Mas os governos do Chile e de Israel, longe de serem considerados de esquerda, anunciaram recentemente aumento nos impostos sobre extração de recursos naturais.

"O problema é seu plano de governo original, que era bem radical e falava em acabar com exportações de gás do campo de Camisea, por exemplo; precisamos ver como serão essas mudanças de impostos, se tentar mudar a força contratos que garantiam estabilidade", diz Diego Moya-Ocampos, analista de América Latina da consultoria IHS.
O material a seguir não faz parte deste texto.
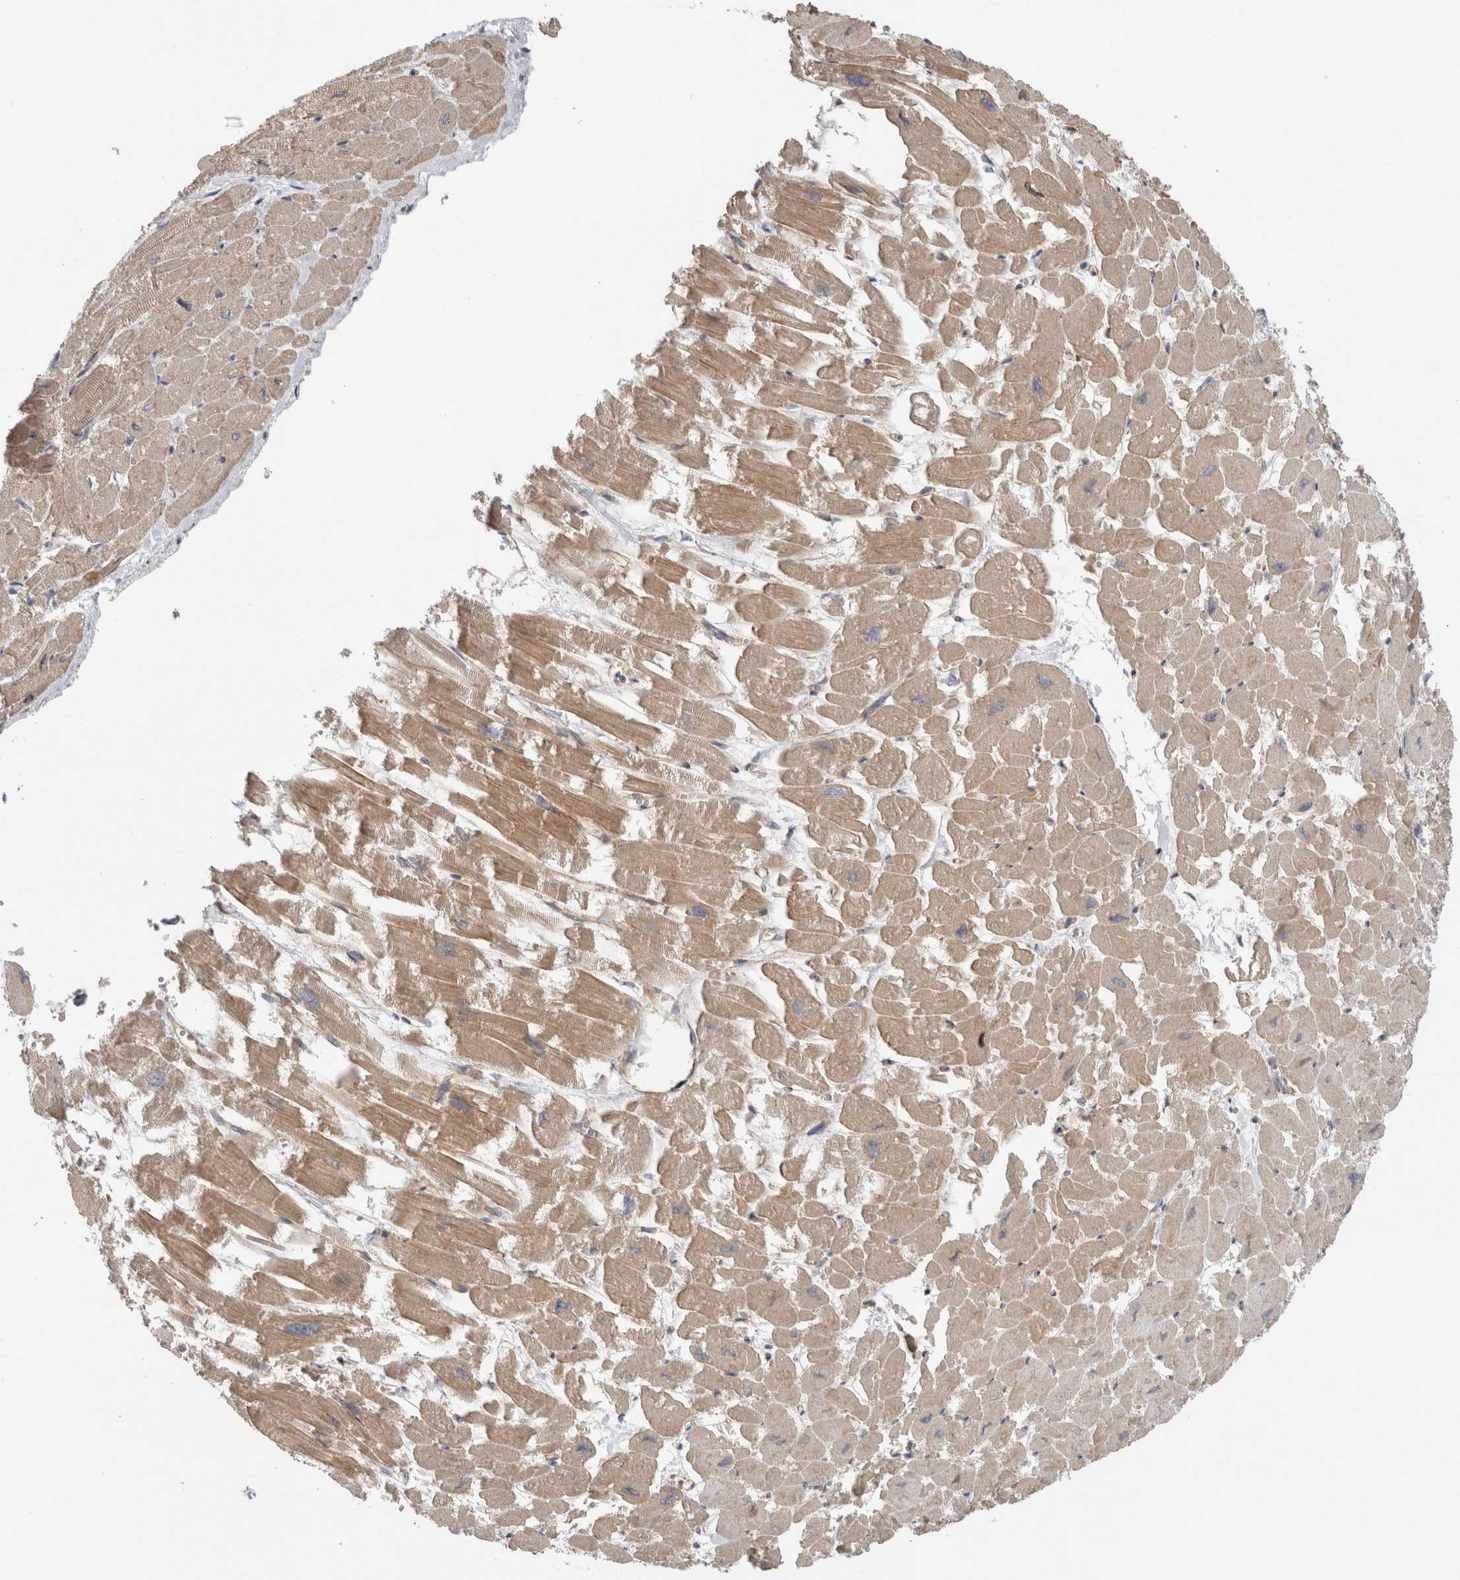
{"staining": {"intensity": "moderate", "quantity": ">75%", "location": "cytoplasmic/membranous"}, "tissue": "heart muscle", "cell_type": "Cardiomyocytes", "image_type": "normal", "snomed": [{"axis": "morphology", "description": "Normal tissue, NOS"}, {"axis": "topography", "description": "Heart"}], "caption": "Heart muscle stained for a protein exhibits moderate cytoplasmic/membranous positivity in cardiomyocytes. (Stains: DAB (3,3'-diaminobenzidine) in brown, nuclei in blue, Microscopy: brightfield microscopy at high magnification).", "gene": "ZNF804B", "patient": {"sex": "male", "age": 54}}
Também é preciso ver se ele cumprirá suas promessas de que não vai mudar a constituição para permitir reeleição, como fizeram alguns governos bolivarianos, e nem optar por uma dupla com sua mulher, Nadine , que se candidataria na próxima eleição, reeditando o modelo argentino Cristina-Néstor Kirchner.
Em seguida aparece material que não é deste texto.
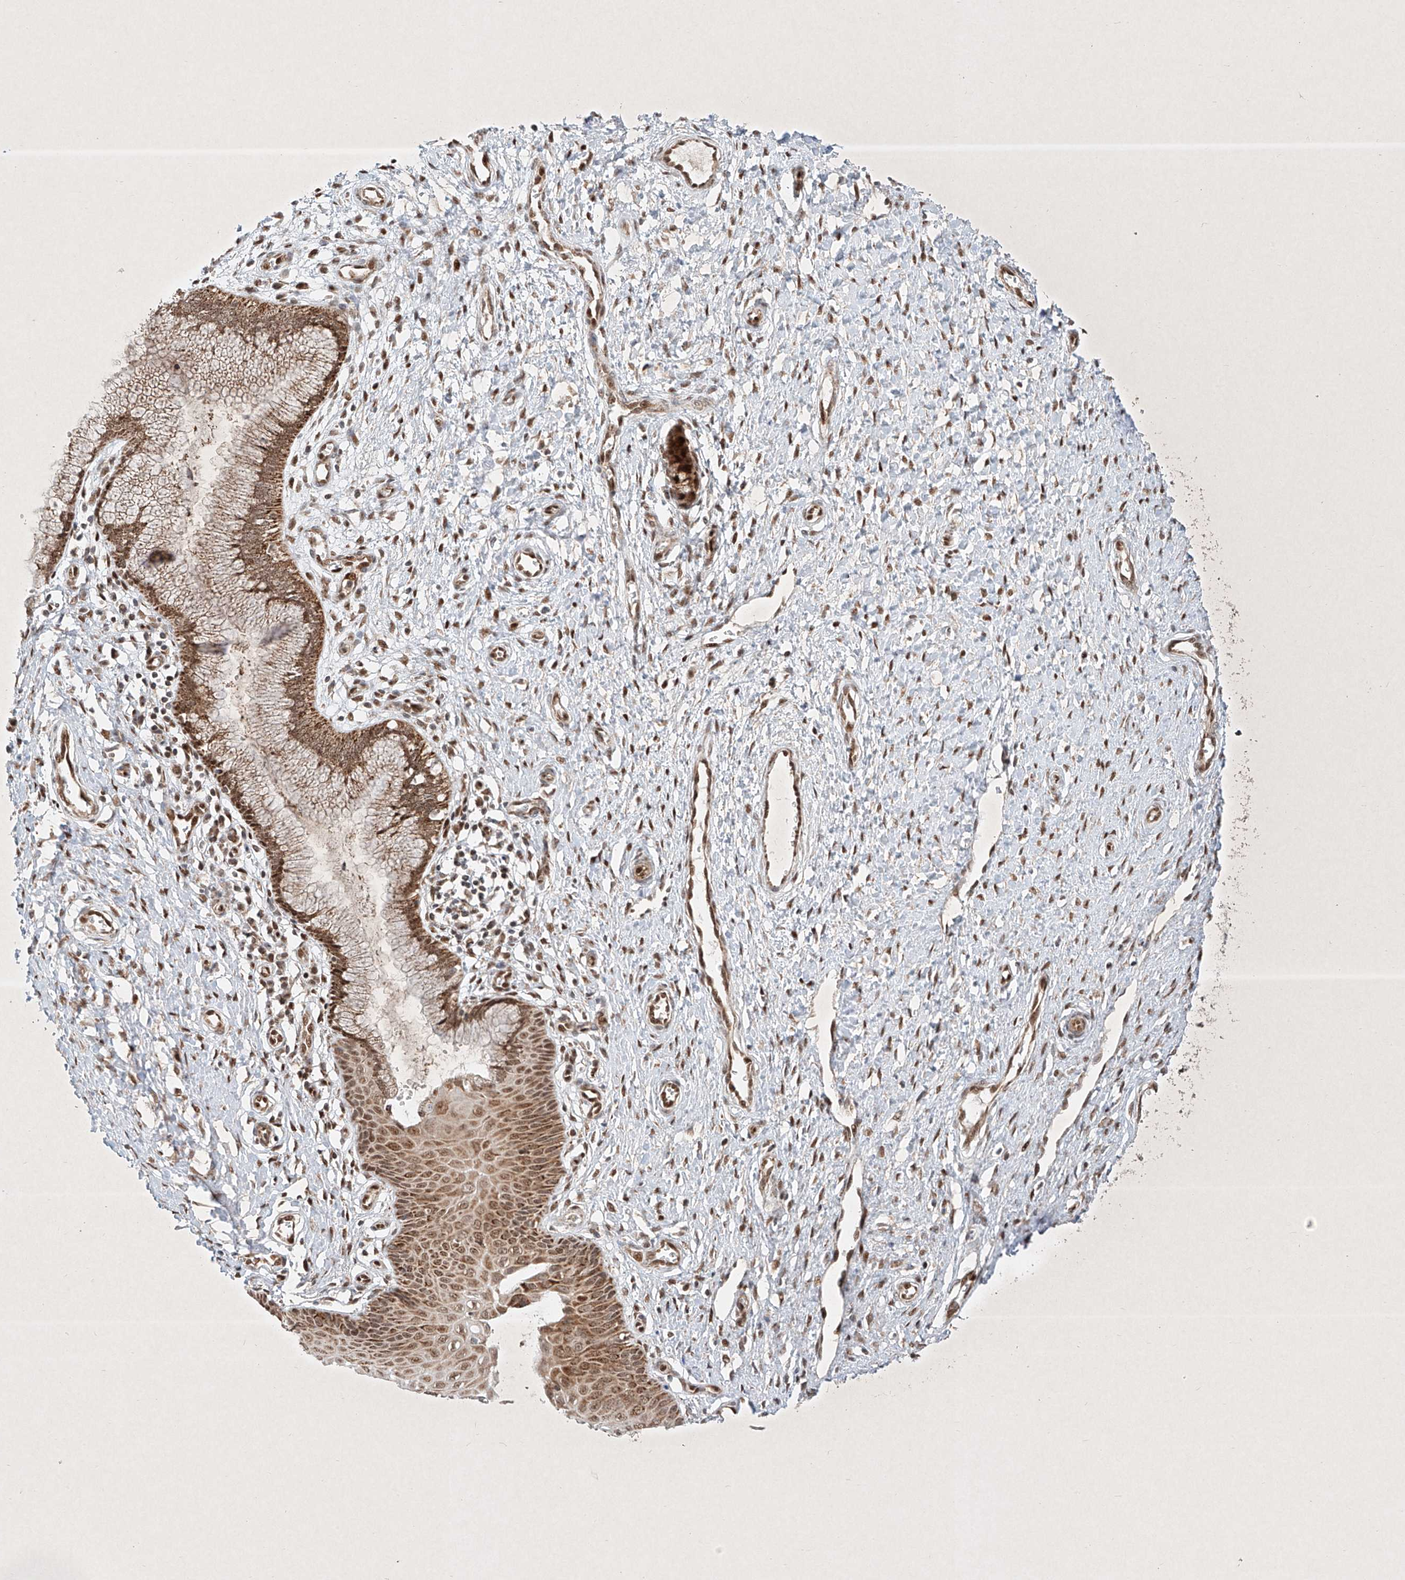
{"staining": {"intensity": "strong", "quantity": ">75%", "location": "cytoplasmic/membranous,nuclear"}, "tissue": "cervix", "cell_type": "Glandular cells", "image_type": "normal", "snomed": [{"axis": "morphology", "description": "Normal tissue, NOS"}, {"axis": "topography", "description": "Cervix"}], "caption": "Approximately >75% of glandular cells in benign cervix reveal strong cytoplasmic/membranous,nuclear protein expression as visualized by brown immunohistochemical staining.", "gene": "EPG5", "patient": {"sex": "female", "age": 55}}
Ao lado de políticas que poderiam estar em qualquer governo tido como neoliberal, como independência do banco central e estabilidade fiscal, o consenso de Brasília prega um crescimento do papel do Estado na economia e um foco nas questões internas. Isso inclui desde as consultas populares para aprovar projetos de infraestrutura e extração de minerais, os orçamentos participativos.

Segundo Amado Cervo, professor emérito de Relações Internacionais da Universidade de Brasília, esses governos têm em comum a ênfase em inclusão social e uma certa "introspecção" --eles não são tão voltados para fora e para acordos comerciais com outras regiões, são mais centrados em mercado interno e valorização de seus recursos naturais.

"É diferente da esquerda da Venezuela, Bolívia e equador, calcada em um projeto mais radical de distribuição de renda, com preceitos socialistas", diz Cervo. "E os bolivarianos também recorrem a reformas da constituição como forma de "refundar a nação", perpetuando os líderes no poder, em uma democracia corrompida."

Navia faz a ressalva de que o modelo brasileiro não é novo e começou, na realidade, com o governo Ricardo Lagos no Chile (2000-2006). "Ele foi o primeiro governo de esquerda desde Allende e incorporou várias políticas liberais".